La collaborazione pluriennale collega Bressanone all’ecosistema deep-tech di Monaco per sviluppare automazione industriale e produzione digitale intelligente

Durst Group rafforza la propria strategia nell’ambito della produzione intelligente con una collaborazione pluriennale con TUM Venture Labs, iniziativa congiunta dell’Università Tecnica di Monaco di Baviera e di UnternehmerTUM. L’accordo riguarda robotica, intelligenza artificiale e automazione applicate alla produzione industriale.

In qualità di Platinum Partner, Durst entra nell’ecosistema TUM Venture Labs e diventa la prima azienda italiana ad aderire a questa rete.

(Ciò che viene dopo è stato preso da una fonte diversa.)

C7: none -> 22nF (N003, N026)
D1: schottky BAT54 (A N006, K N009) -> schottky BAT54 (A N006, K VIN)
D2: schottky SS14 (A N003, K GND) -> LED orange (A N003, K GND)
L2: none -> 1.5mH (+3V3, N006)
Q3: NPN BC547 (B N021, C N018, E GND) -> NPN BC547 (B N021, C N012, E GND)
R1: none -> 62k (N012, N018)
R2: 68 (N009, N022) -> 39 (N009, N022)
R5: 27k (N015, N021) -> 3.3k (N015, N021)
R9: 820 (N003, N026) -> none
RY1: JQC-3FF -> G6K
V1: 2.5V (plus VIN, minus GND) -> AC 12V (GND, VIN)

La partnership, annunciata nell’anno del 90° anniversario del Gruppo, rappresenta un passo strategico per collegare l’headquarter di Bressanone a uno dei principali poli europei dedicati alla robotica e all’intelligenza artificiale.

Un nuovo modello di produzione connessa

Al centro della collaborazione c’è il Robotics/AI Lab di Monaco di Baviera, ecosistema deep-tech focalizzato su robotica, sistemi embedded, automazione industriale e intelligenza artificiale.

Per Durst, l’accordo si inserisce nel percorso avviato con Kyveris™, il sistema di produzione intelligente sviluppato per connettere macchine, software, dati e AI. A questo si affianca l’AuRo-Layer, che porta l’automazione al livello operativo della produzione, integrando robotica, movimentazione dei materiali e processi sempre più automatizzati.

L’obiettivo è rendere la produzione più efficiente, trasparente e riproducibile, superando la logica della singola macchina a favore di ambienti industriali connessi e progressivamente autonomi.

Il ruolo dell’ecosistema di Monaco

Attraverso TUM Venture Labs, Durst potrà confrontarsi con startup, ricercatori, studenti e partner industriali impegnati nello sviluppo di soluzioni per robotica intelligente, sistemi autonomi, interazione uomo-robot, simulazione, embedded AI, physical AI e digital twin.

La collaborazione prevede un confronto tecnico regolare, la condivisione di sfide industriali concrete e lo sviluppo di iniziative congiunte dedicate a innovazione e imprenditorialità.

Durst metterà a disposizione casi applicativi reali legati alla produzione, nei quali convergono automazione, robotica, controllo dei processi basato sull’intelligenza artificiale e workflow fisici. Le soluzioni sviluppate potranno trovare applicazione non solo nell’industria della stampa, ma anche in settori affini e trasversali.

Gamper: “Le macchine isolate appartengono al passato”

“Le macchine isolate appartengono al passato. La produzione sta diventando connessa, intelligente e autonoma”, ha dichiarato Christoph Gamper, CEO e comproprietario di Durst Group. “Con Kyveris stiamo costruendo una piattaforma che renda possibile questa evoluzione. Monaco di Baviera non è una scelta casuale: è qui che i talenti trasformano la ricerca in prodotti in tempi rapidi ed è esattamente questa l’energia che stiamo cercando”.

Philipp Gerbert, CEO di TUM Venture Labs, ha sottolineato il valore della collaborazione tra ricerca e industria: “Robotica e intelligenza artificiale esprimono il loro pieno potenziale quando si confrontano con sfide industriali concrete. La partnership con Durst coniuga eccellenza tecnologica, imprenditorialità e applicazioni reali, creando il contesto ideale per sviluppare nuove soluzioni di automazione dedicate alla produzione digitale”.

Secondo Gamper, il tema non è più se robotica e AI trasformeranno la produzione, ma con quale velocità avverrà questo cambiamento. Per affrontarlo, servono nuove forme di collaborazione tra industria, ricerca, startup e talenti emergenti.

Con questa partnership, Durst conferma l’evoluzione da costruttore di tecnologie industriali a abilitatore di sistemi produttivi intelligenti, nei quali automazione, dati e intelligenza artificiale diventano strumenti centrali per aumentare efficienza, qualità e scalabilità.